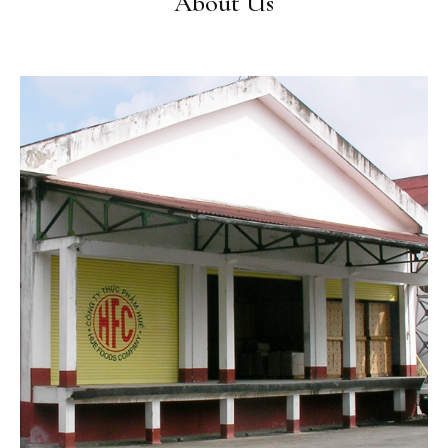
About Us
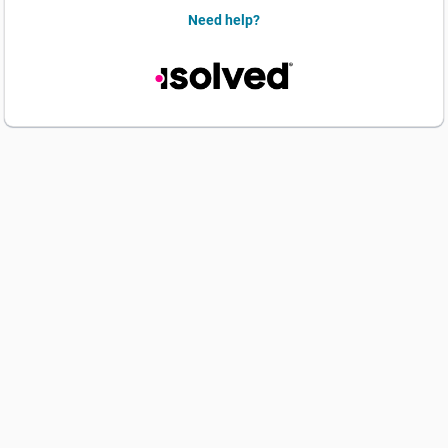
Need help?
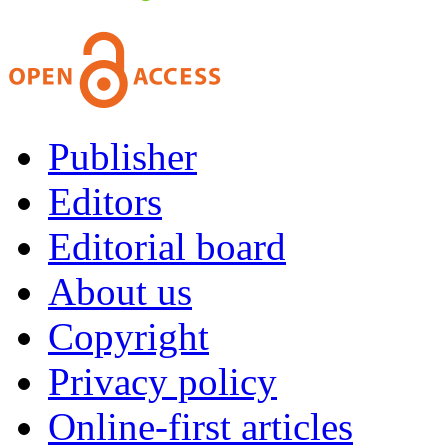
Publisher
Editors
Editorial board
About us
Copyright
Privacy policy
Online-first articles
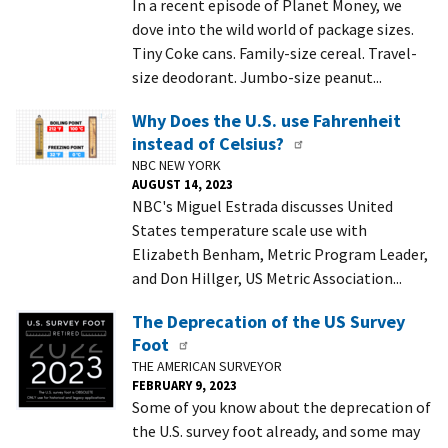
In a recent episode of Planet Money, we
dove into the wild world of package sizes.
Tiny Coke cans. Family-size cereal. Travel-
size deodorant. Jumbo-size peanut...
Why Does the U.S. use Fahrenheit
instead of Celsius?
NBC NEW YORK
AUGUST 14, 2023
NBC's Miguel Estrada discusses United
States temperature scale use with
Elizabeth Benham, Metric Program Leader,
and Don Hillger, US Metric Association...
The Deprecation of the US Survey
Foot
THE AMERICAN SURVEYOR
FEBRUARY 9, 2023
Some of you know about the deprecation of
the U.S. survey foot already, and some may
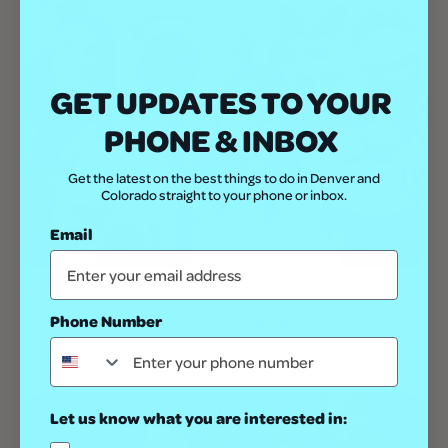
GET UPDATES TO YOUR
PHONE & INBOX
Get the latest on the best things to do in Denver and
Colorado straight to your phone or inbox.
Email
Best Of
Entertainment
Phone Number
Jingle All the Way at the 36 Best Christmas
Party Venues in Denver
Let us know what you are interested in:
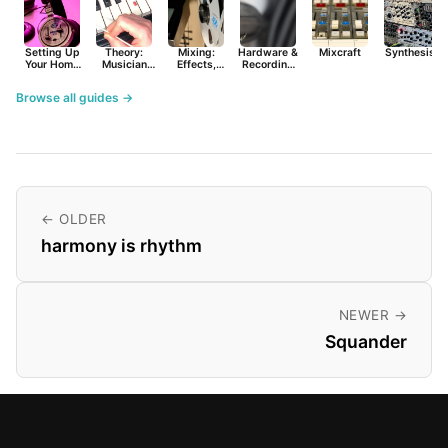
Setting Up
Theory:
Mixing:
Hardware &
Mixcraft
Synthesist
Your Home
Musician
Effects,
Recording
Studio
Basics
Synths &
Primer
Tools
Browse all guides →
← OLDER
harmony is rhythm
NEWER →
Squander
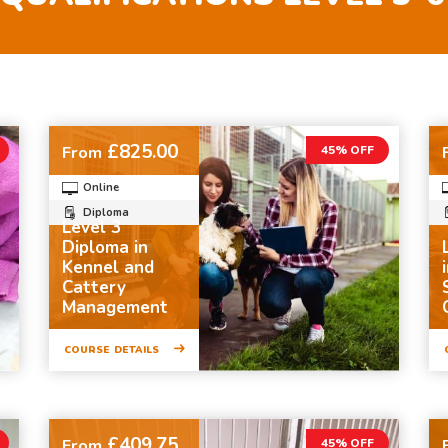
£825.00
From
45% OFF
Online
Diploma
Level 3
Diploma in
Kennel and
Cattery
Management
COURSE DETAILS
£409.75
From
45% OFF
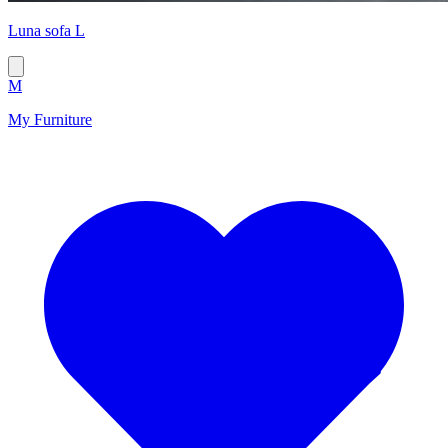
Luna sofa L
M
My Furniture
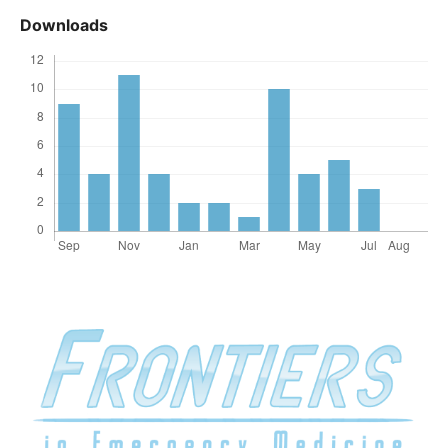
Downloads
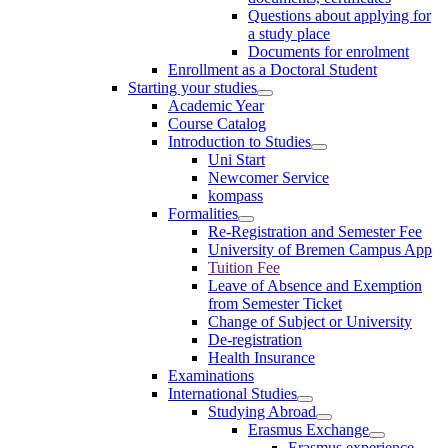
Questions about applying for
a study place
Documents for enrolment
Enrollment as a Doctoral Student
Starting your studies
Academic Year
Course Catalog
Introduction to Studies
Uni Start
Newcomer Service
kompass
Formalities
Re-Registration and Semester Fee
University of Bremen Campus App
Tuition Fee
Leave of Absence and Exemption
from Semester Ticket
Change of Subject or University
De-registration
Health Insurance
Examinations
International Studies
Studying Abroad
Erasmus Exchange
Erasmus experience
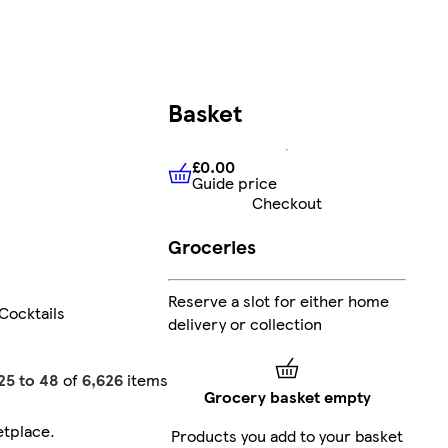
Basket
£0.00
Guide price
£0.00
Guide price
Checkout
Groceries
Reserve a slot for either home
Cocktails
delivery or collection
25 to 48
of
6,626
items
Grocery basket empty
etplace
.
Products you add to your basket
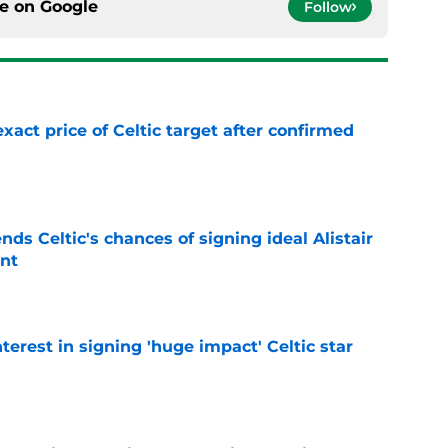
ce on
Google
Follow
exact price of Celtic target after confirmed
e
ds Celtic's chances of signing ideal Alistair
nt
e
terest in signing 'huge impact' Celtic star
e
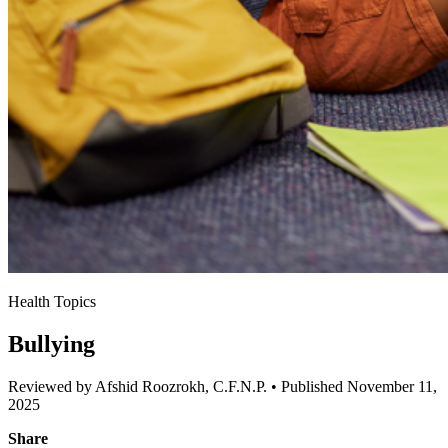
Health Topics
Bullying
Reviewed by Afshid Roozrokh, C.F.N.P.
•
Published November 11,
2025
Share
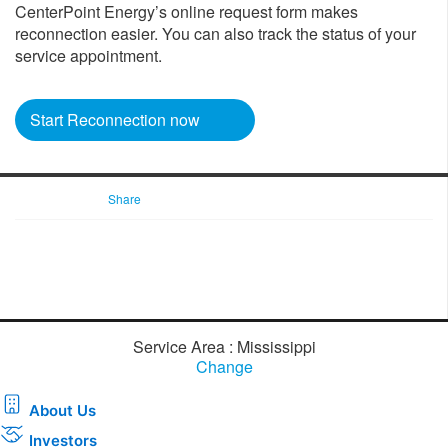
CenterPoint Energy’s online request form makes
reconnection easier. You can also track the status of your
service appointment.
Start Reconnection now
Share
Service Area : Mississippi
Change
About Us
Investors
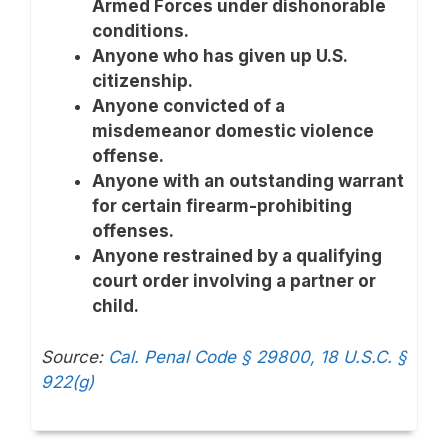
Armed Forces under dishonorable
conditions.
Anyone who has given up U.S.
citizenship.
Anyone convicted of a
misdemeanor domestic violence
offense.
Anyone with an outstanding warrant
for certain firearm-prohibiting
offenses.
Anyone restrained by a qualifying
court order involving a partner or
child.
Source:
Cal. Penal Code § 29800,
18 U.S.C. §
922(g)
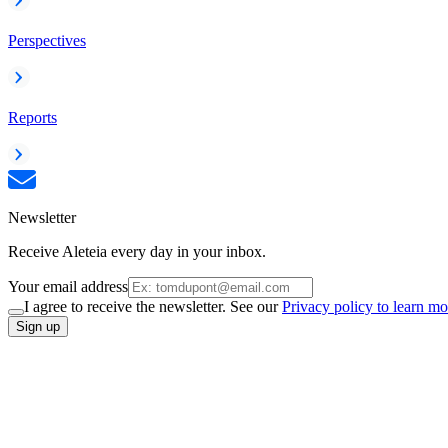
Perspectives
Reports
Newsletter
Receive Aleteia every day in your inbox.
Your email address
I agree to receive the newsletter. See our
Privacy policy to learn mo
Sign up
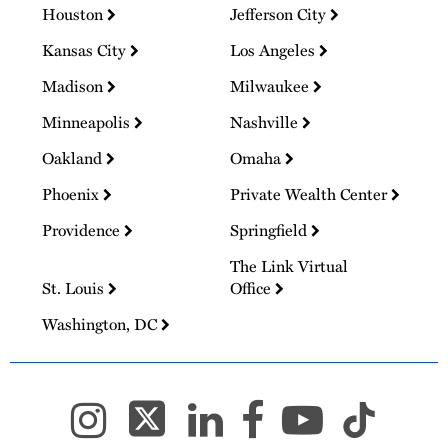
Houston
Jefferson City
Kansas City
Los Angeles
Madison
Milwaukee
Minneapolis
Nashville
Oakland
Omaha
Phoenix
Private Wealth Center
Providence
Springfield
The Link Virtual
St. Louis
Office
Washington, DC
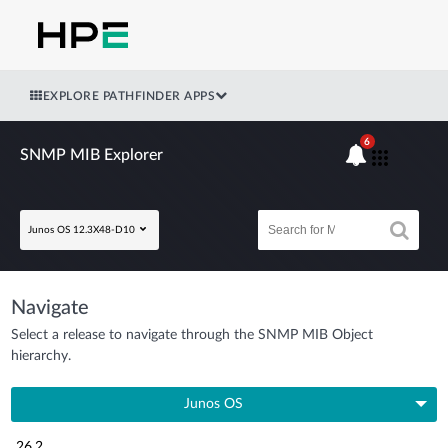
EXPLORE PATHFINDER APPS
6
SNMP MIB Explorer
Junos OS 12.3X48-D10
Navigate
Select a release to navigate through the SNMP MIB Object
hierarchy.
Junos OS
26.2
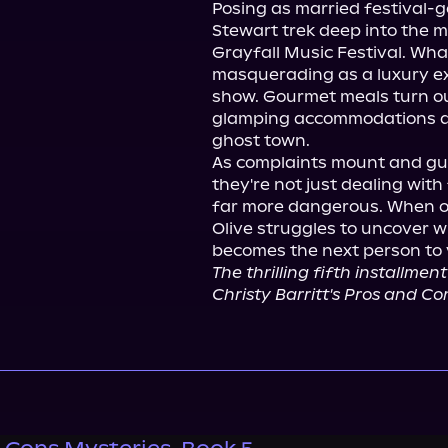
Posing as married festival-g
Stewart trek deep into the m
Grayfall Music Festival. What 
masquerading as a luxury ex
show. Gourmet meals turn ou
glamping accommodations are
ghost town.

As complaints mount and gue
they're not just dealing wit
far more dangerous. When ot
Olive struggles to uncover wh
The thrilling fifth installment
Christy Barritt's Pros and Con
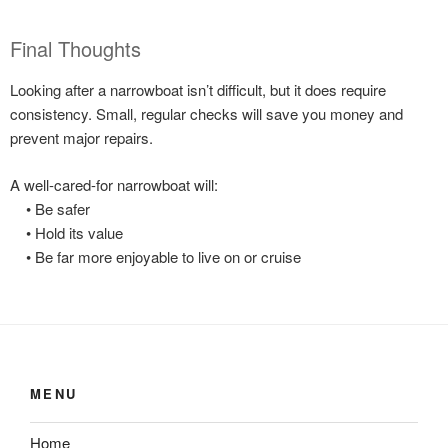
Final Thoughts
Looking after a narrowboat isn’t difficult, but it does require
consistency. Small, regular checks will save you money and
prevent major repairs.
A well-cared-for narrowboat will:
• Be safer
• Hold its value
• Be far more enjoyable to live on or cruise
MENU
Home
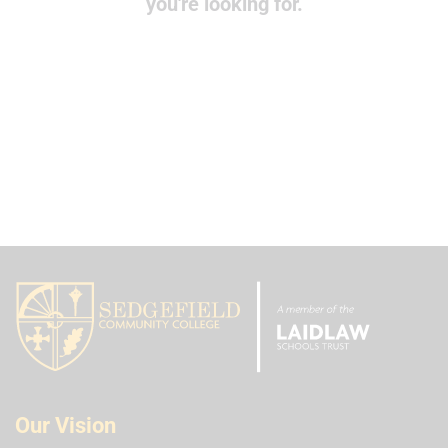
you're looking for.
Our Vision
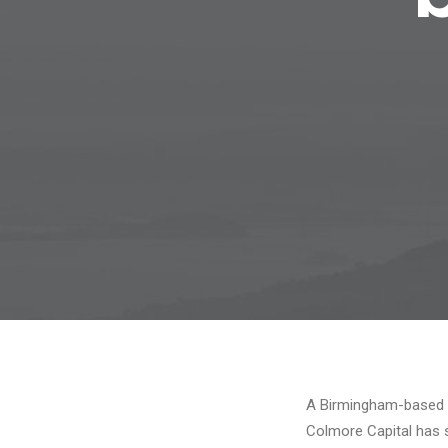
A Birmingham-based r
Colmore Capital has 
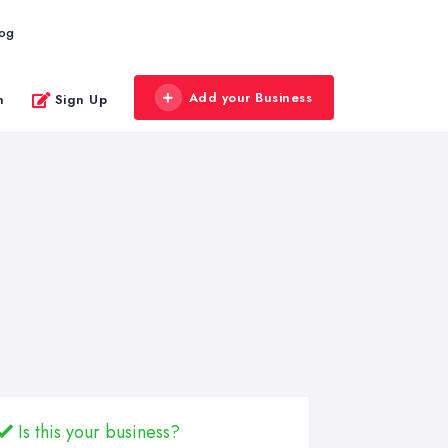
log
Add your Business
n
Sign Up
Is this your business?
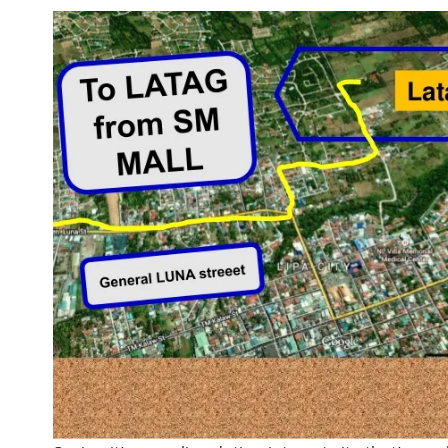
nt
d.Com,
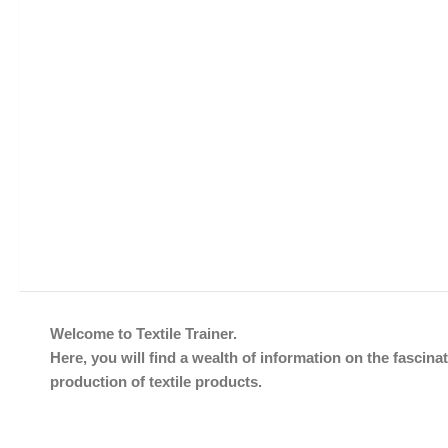
Welcome to Textile Trainer.
Here, you will find a wealth of information on the fascinat
production of textile products.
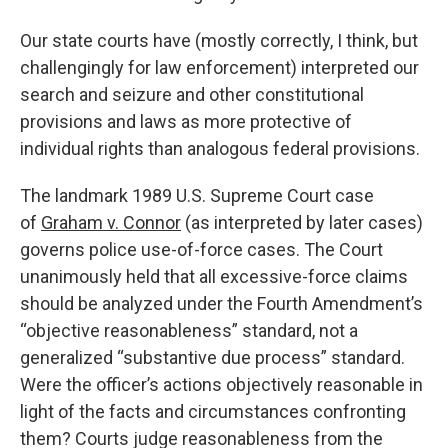
Our state courts have (mostly correctly, I think, but
challengingly for law enforcement) interpreted our
search and seizure and other constitutional
provisions and laws as more protective of
individual rights than analogous federal provisions.
The landmark 1989 U.S. Supreme Court case
of
Graham v. Connor
(as interpreted by later cases)
governs police use-of-force cases. The Court
unanimously held that all excessive-force claims
should be analyzed under the Fourth Amendment’s
“objective reasonableness” standard, not a
generalized “substantive due process” standard.
Were the officer’s actions objectively reasonable in
light of the facts and circumstances confronting
them? Courts judge reasonableness from the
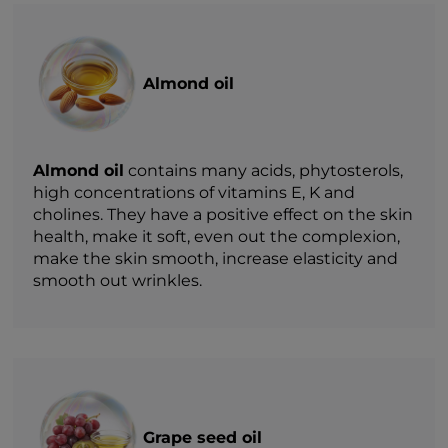
Almond oil
Almond oil
contains many acids, phytosterols,
high concentrations of vitamins E, K and
cholines. They have a positive effect on the skin
health, make it soft, even out the complexion,
make the skin smooth, increase elasticity and
smooth out wrinkles.
Grape seed oil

Instructions for the task –
In the listing above, find the line containing "Starting your studies" and the line containing "Change of Subject or University", then quote both, plus every line between them, exactly as written.

Expected answer –
Starting your studies
Academic Year
Course Catalog
Introduction to Studies
Uni Start
Newcomer Service
kompass
Formalities
Re-Registration and Semester Fee
University of Bremen Campus App
Tuition Fee
Leave of Absence and Exemption
from Semester Ticket
Change of Subject or University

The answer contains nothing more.